Anybody want to help further my education?

When I was in Paris I saw the Rauschenberg Combines show. These are some weird pieces, made out of unusual materials (like, say, a goat,) and my understanding was that this was seen as a pretty radical departure at the time (late 50's.)

Last Saturday night I went to MOMA, and was struck by some Miro work from the 1930's. (Would be good if I could remember the name's of some of the pieces, but alas....) To my admittedly untrained eye they seemed at least as weird and sculptural and unpainterly as the later Rauschenberg's. Ropes and parrots and hats and all sort of objects.

So I'm guessing my understanding of why Rauschenberg was so radical needs some deepening. It's not just that he used found objects in his work. But what more?

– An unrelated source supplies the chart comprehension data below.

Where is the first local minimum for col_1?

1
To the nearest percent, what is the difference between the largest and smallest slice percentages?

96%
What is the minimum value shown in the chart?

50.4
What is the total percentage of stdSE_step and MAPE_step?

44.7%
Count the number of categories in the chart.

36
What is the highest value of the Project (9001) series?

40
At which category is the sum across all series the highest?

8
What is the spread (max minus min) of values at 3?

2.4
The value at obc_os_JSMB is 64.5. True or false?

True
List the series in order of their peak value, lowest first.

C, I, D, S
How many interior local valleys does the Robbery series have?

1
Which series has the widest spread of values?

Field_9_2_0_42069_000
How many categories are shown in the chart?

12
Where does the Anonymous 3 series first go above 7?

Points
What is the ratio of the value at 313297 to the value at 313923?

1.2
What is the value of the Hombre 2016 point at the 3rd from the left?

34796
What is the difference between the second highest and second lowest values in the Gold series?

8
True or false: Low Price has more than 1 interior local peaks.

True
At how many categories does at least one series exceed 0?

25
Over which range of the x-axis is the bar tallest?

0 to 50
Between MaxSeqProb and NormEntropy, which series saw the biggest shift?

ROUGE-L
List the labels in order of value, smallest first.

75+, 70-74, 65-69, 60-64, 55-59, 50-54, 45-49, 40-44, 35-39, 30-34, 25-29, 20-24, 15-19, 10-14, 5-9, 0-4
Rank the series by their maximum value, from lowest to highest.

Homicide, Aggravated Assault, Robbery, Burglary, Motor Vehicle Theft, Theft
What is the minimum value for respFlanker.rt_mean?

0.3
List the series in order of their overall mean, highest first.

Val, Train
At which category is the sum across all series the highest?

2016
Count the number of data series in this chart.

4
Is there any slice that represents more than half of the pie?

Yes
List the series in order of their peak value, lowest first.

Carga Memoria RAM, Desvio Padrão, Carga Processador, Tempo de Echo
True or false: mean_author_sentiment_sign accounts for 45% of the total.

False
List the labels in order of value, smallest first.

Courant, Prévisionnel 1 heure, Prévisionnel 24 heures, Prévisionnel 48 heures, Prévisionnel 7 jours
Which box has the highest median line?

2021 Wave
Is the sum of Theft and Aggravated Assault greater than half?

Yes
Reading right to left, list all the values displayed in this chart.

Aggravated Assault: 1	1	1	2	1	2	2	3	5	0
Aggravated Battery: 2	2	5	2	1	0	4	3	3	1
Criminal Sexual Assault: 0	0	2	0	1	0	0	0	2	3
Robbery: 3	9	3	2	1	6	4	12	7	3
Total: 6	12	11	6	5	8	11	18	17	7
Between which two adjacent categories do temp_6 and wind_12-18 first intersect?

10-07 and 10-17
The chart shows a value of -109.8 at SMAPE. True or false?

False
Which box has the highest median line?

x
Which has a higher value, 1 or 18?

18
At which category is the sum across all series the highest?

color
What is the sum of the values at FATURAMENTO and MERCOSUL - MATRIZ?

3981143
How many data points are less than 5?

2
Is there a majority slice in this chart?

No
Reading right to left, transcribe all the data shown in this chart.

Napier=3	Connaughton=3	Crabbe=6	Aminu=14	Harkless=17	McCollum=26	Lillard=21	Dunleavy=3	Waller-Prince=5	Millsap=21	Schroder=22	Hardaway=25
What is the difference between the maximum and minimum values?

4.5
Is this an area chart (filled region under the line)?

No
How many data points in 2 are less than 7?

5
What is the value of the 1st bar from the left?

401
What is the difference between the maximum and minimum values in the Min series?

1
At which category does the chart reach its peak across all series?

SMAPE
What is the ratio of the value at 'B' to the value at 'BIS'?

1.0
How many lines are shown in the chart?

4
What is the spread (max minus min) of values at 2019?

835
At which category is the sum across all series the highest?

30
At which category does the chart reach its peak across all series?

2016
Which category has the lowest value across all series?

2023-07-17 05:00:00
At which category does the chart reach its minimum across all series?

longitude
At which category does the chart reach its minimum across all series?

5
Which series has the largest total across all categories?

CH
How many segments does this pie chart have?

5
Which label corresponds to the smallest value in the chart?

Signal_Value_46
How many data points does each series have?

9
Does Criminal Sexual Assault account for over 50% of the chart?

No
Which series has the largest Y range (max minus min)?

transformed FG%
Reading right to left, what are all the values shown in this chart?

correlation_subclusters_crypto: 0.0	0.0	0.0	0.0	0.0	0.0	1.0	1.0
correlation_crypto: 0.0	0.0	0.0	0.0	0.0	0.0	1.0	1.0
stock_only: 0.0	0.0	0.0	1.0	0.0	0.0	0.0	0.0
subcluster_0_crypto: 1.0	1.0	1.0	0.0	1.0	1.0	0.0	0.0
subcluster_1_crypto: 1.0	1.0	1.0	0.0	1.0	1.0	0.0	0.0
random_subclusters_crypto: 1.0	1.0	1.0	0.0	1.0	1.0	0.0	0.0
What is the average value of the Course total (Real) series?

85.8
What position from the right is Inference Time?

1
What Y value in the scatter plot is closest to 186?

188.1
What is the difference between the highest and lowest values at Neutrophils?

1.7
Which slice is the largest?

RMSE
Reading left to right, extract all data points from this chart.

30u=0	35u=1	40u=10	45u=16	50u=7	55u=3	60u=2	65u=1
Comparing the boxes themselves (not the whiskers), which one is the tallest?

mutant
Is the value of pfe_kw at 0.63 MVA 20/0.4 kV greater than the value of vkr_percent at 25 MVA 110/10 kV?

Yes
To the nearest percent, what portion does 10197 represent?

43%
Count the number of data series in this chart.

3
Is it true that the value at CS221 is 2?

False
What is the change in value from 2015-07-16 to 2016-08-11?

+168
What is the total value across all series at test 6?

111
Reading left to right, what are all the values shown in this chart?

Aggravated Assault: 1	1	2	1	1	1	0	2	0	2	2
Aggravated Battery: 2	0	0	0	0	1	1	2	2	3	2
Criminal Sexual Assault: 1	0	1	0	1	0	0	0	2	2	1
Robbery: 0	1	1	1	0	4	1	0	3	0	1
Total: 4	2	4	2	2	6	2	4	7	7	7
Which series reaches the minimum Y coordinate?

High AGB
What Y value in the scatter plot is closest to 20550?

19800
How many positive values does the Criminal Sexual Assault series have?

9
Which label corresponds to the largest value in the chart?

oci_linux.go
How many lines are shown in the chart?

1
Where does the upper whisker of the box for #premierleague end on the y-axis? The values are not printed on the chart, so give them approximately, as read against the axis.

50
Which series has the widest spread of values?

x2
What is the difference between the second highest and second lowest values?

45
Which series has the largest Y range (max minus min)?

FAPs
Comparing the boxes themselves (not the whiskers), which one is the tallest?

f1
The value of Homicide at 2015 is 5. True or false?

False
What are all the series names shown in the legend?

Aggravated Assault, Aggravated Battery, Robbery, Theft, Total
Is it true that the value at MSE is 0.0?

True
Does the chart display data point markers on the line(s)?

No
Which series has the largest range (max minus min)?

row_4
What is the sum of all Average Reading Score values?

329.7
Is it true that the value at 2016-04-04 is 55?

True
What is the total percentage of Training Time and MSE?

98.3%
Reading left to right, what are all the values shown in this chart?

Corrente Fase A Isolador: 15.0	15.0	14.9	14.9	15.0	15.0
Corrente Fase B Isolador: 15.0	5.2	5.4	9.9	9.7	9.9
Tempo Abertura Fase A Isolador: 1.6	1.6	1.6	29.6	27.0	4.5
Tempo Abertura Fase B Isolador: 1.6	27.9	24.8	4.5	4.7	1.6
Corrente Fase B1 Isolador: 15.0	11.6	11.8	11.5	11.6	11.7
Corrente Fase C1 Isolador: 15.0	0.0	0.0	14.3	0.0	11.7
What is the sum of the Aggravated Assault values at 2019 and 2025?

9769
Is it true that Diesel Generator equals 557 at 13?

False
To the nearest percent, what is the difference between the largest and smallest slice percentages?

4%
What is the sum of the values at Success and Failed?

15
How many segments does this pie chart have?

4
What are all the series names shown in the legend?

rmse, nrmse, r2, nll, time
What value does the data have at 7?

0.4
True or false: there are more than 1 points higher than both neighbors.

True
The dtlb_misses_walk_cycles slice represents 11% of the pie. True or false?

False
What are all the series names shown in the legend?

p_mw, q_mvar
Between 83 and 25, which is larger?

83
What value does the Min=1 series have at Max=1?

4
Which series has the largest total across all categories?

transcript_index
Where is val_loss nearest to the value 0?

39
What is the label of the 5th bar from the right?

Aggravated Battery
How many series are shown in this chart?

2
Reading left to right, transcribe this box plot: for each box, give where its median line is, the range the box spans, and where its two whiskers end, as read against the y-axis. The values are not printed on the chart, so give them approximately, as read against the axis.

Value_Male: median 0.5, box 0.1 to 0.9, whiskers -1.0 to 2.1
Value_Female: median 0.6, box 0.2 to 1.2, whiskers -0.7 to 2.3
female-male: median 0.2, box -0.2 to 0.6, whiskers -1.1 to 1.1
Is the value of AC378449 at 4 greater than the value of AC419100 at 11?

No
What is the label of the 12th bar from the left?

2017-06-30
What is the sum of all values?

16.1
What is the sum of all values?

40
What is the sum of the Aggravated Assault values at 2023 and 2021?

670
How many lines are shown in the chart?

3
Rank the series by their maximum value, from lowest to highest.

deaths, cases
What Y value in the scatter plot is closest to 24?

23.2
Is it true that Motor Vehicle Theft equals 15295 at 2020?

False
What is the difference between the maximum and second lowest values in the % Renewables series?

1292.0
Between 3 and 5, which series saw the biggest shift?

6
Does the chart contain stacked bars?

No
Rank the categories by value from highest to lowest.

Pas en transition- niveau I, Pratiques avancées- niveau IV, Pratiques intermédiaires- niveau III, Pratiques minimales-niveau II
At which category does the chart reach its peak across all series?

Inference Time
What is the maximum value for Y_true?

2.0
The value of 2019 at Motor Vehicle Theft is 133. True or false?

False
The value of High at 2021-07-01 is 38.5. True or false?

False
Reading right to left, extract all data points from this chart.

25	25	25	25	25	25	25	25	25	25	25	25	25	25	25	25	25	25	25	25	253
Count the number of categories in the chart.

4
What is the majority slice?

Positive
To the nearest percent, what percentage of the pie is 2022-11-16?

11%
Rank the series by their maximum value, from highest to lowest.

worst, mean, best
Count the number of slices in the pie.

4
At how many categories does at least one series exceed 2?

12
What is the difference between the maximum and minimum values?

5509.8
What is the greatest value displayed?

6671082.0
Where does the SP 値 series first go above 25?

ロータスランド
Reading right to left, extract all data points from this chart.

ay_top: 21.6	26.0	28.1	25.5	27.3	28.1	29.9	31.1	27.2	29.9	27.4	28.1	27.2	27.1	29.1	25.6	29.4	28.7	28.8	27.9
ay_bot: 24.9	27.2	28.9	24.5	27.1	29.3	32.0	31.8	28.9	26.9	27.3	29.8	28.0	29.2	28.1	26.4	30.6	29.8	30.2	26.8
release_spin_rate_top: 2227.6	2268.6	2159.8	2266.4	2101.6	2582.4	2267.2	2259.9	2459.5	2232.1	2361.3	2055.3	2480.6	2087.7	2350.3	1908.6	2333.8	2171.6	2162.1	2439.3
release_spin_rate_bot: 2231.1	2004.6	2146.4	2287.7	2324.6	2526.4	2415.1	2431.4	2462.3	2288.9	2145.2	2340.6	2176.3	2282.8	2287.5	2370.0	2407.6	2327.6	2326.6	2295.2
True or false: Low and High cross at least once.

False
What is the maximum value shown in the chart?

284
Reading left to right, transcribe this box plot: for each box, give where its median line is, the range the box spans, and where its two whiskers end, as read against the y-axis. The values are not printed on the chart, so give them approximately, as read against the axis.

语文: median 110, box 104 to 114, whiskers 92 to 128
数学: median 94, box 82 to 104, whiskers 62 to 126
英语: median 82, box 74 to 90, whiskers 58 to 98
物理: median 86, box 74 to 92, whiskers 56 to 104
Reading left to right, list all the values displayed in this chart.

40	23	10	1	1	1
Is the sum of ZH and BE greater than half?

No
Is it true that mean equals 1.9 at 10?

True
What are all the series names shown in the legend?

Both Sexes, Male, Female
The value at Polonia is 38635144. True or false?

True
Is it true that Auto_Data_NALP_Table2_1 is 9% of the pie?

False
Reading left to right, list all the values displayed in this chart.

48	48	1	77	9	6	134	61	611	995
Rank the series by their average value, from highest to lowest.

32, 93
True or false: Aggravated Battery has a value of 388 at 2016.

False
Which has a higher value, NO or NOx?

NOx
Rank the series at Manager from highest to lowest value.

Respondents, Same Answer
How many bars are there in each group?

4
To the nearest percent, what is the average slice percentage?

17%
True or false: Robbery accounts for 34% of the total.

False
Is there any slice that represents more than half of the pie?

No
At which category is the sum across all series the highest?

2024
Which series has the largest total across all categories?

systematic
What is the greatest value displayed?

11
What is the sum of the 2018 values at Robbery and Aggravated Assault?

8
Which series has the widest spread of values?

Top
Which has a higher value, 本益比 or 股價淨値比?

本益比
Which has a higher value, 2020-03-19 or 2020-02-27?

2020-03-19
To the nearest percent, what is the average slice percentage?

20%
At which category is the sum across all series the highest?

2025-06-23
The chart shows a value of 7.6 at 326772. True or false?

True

Hopefully this doesn't seem too stupid or too impossibly broad.
- jim 2-14-2007 2:35 am

my 2 cents. miro is a european surrealist painter. he mostly fits into a 1st 1/4 20c european evolution of modernism. cubiism>>dada>>surrealism / rauschnberg is coming into the tail end of american abstract painting that was peak exploding with the greatness of pollack and all the others like rothko while he was in school. what to do with all that energy around? compete with it agressivly. there were notions of (post wwII) pop in the air germinating too. bring some of those americana pop objects to the painting. keep upping the dynamics ante for expressionist abstract painting. rauschenberg was my first big influence but i saw his weakness (too many elements to the collage) so i went to warhol for a more refined appropriation approach . warhol quit the dynamic expressionism painting contest and brought back thinness of surface and allowed more idea to manifest conversely. rauschemberg is still stradeling expressionism and pop. andy and everyone else moved on. way too nut shell. sorry. ask alex or tom.
- bill 2-14-2007 3:46 am [add a comment]


Very helpful Bill (of course.) Thanks.
- jim 2-14-2007 4:21 am [add a comment]


What Bill said.
It's more the aggressive style than the types of objects he was bringing into the art field. RR is grittier, more "street" than Miro. Also the painting style is more chaotic. Miro stayed pretty refined and "Parisian" even in his most abstract pieces.